The EPA has expressed concern over the number of petitions surfacing that seek to withdraw a number of states’ authority over their Clean Water Act permit programs. Presently, the EPA has 19 petitions asking the agency to withdraw state authority to operate their National Pollutant Discharge Elimination System permit programs. 46 states presently have been delegated authority to run this program as they have demonstrated to the EPA their ability to meet minimum federal requirements. However, under the law, groups are able to petition the EPA to suspend said authority if these requirements are not being met. The EPA has publicly stated its preference to act as a co-regulator with states as opposed to withdrawing entire programs from state jurisdiction.
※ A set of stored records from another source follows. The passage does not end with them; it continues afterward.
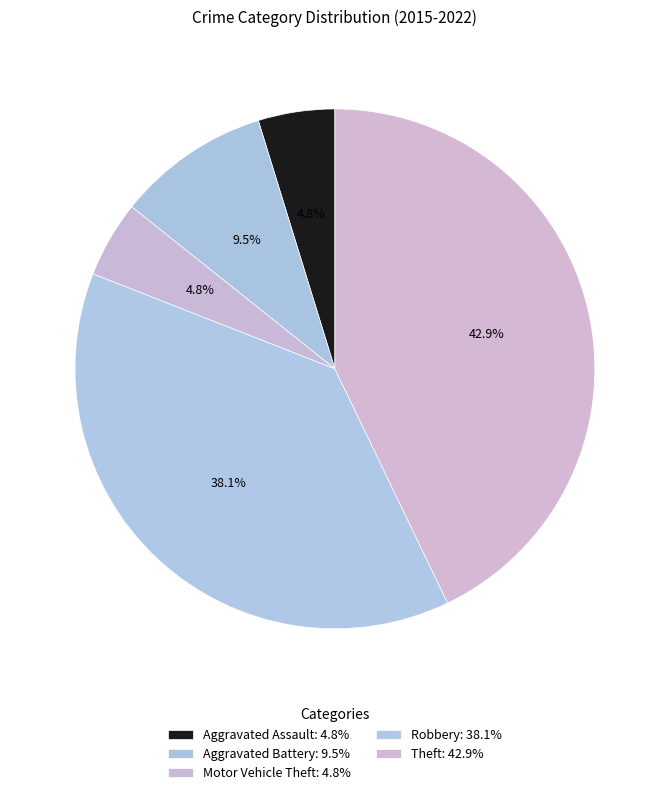

The Motor Vehicle Theft slice represents 5% of the pie. True or false?

True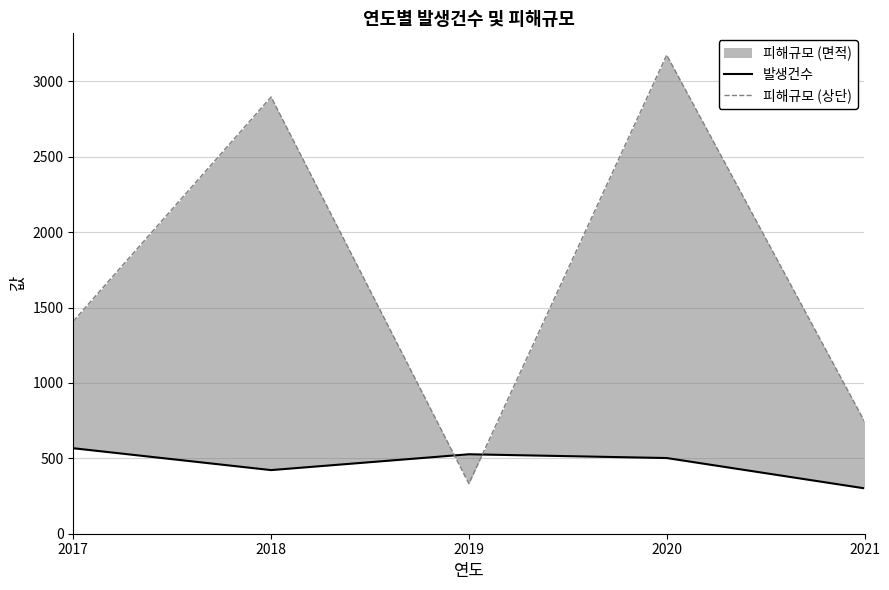

True or false: 발생건수 has a value of 746.7 at 2020.

False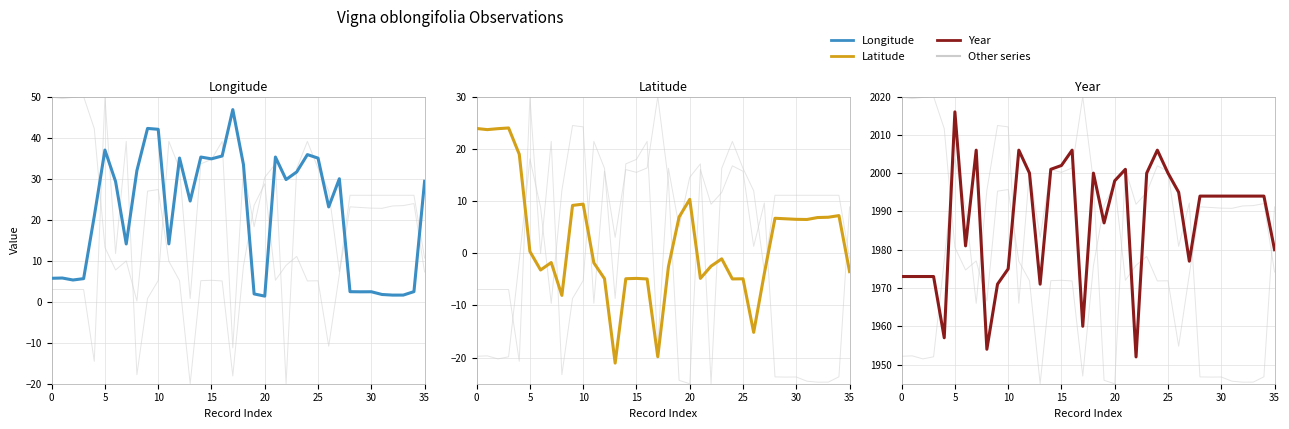

What is the approximate value of year at 34?

1994.0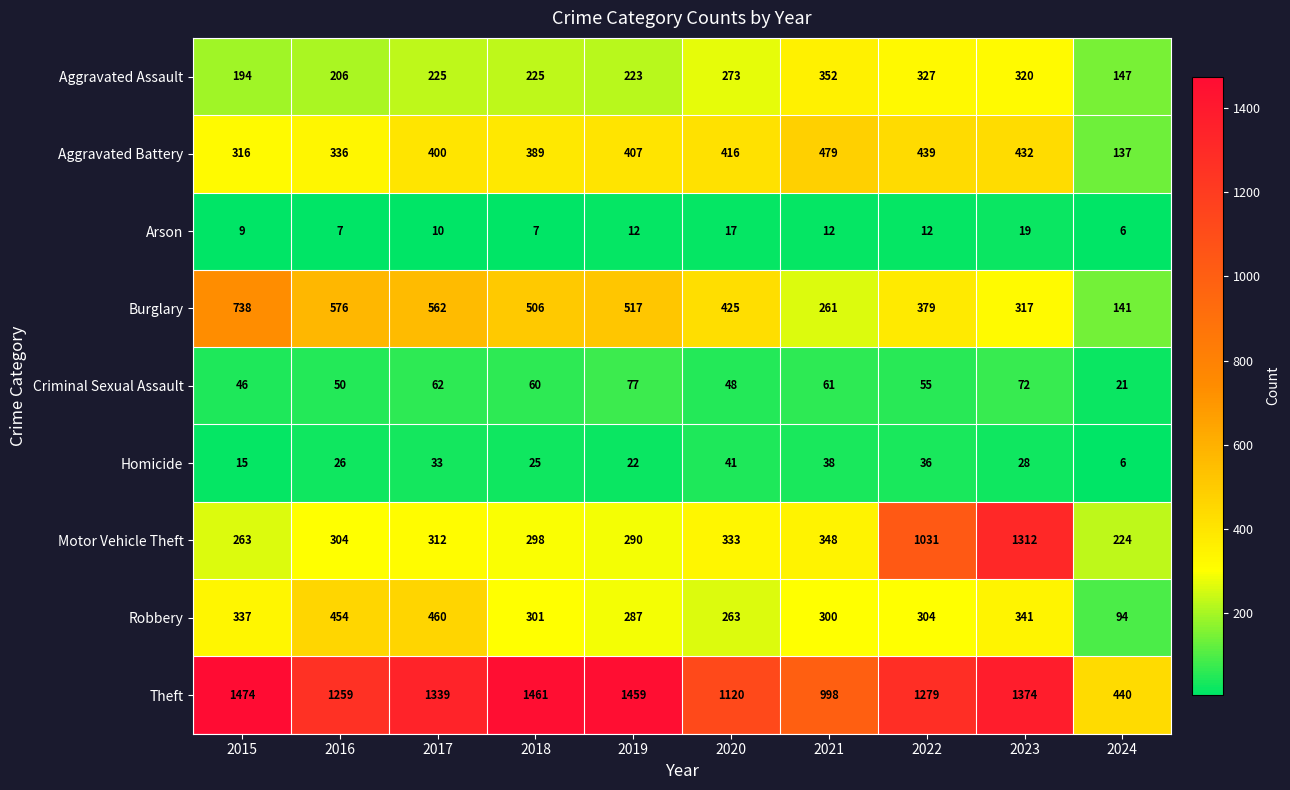

At which category is the sum across all series the highest?

2023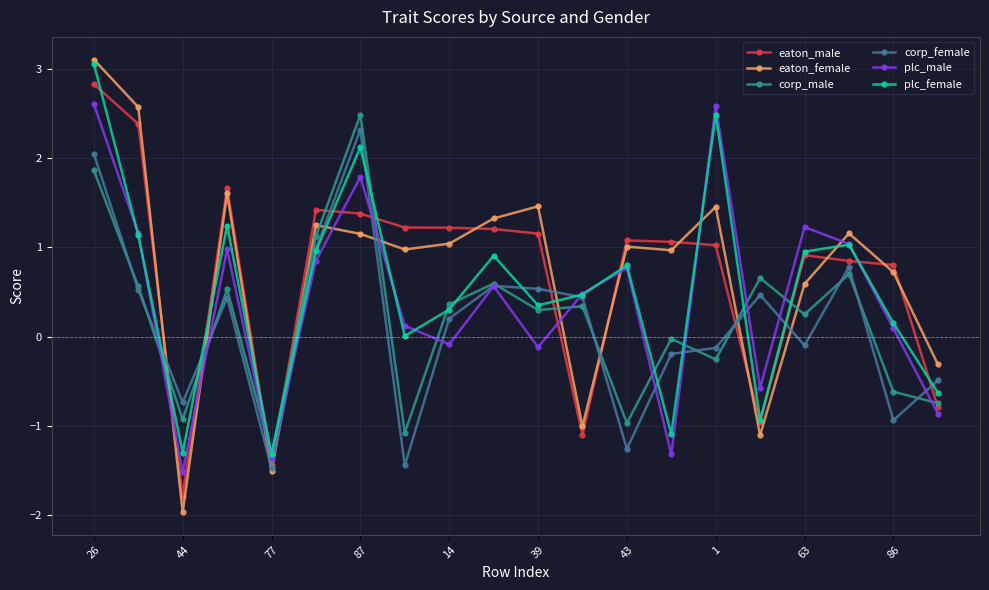

What is the maximum value shown in the chart?

3.1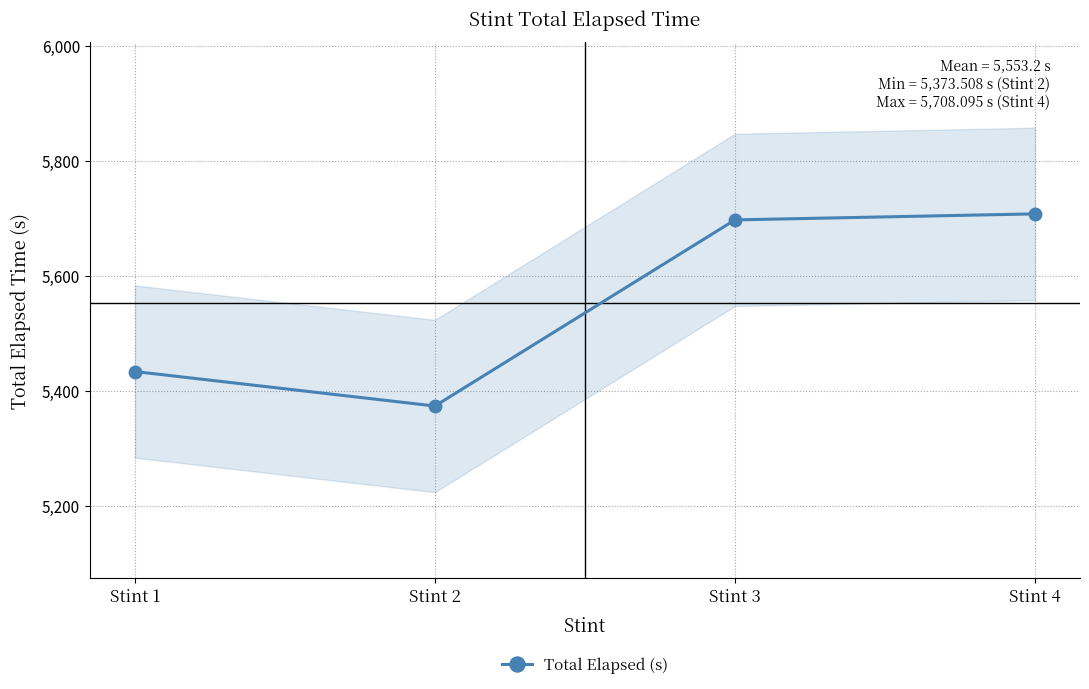

The value at Stint 1 is 7843.4. True or false?

False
On Thursday, the EPA issued a proposed rule that would establish national emission standards for brick, structural clay product, and clay ceramic manufacturing facilities. The proposal targets hydrogen fluoride, hydrogen chloride and a number of other air toxics. The EPA hopes to reduce the emissions of these air toxics by 440 tons annually. This proposed rule comes amidst a court-ordered deadline following a ruling from the DC Circuit Court of Appeals that found the EPA’s methods of establishing floors and ceiling for emission standards violated the Clean Air Act and created standards that were not rigorous enough.
This January, the Department of Interior will auction the rights to construct wind turbines off the Nantucket and Martha’s Vineyard shores. This would be the federal government’s largest competitive lease sale of offshore wind development, encompassing 742,000 acres (that will be sold off in four lots) that could produce up to 5 gigawatts of wind power. The sale would effectively triple offshore acreage available for wind energy. 12 pre-approved companies will participate in the auction.
The Bureau of Land Management has, for the first time, rejected a solar power plant proposal in Southern California that would have fallen outside land already designated for such purposes. The proposal was put forward by Iberdrola SA. BLM stated that the project would adversely affect wildlife and the ecosystem in the area.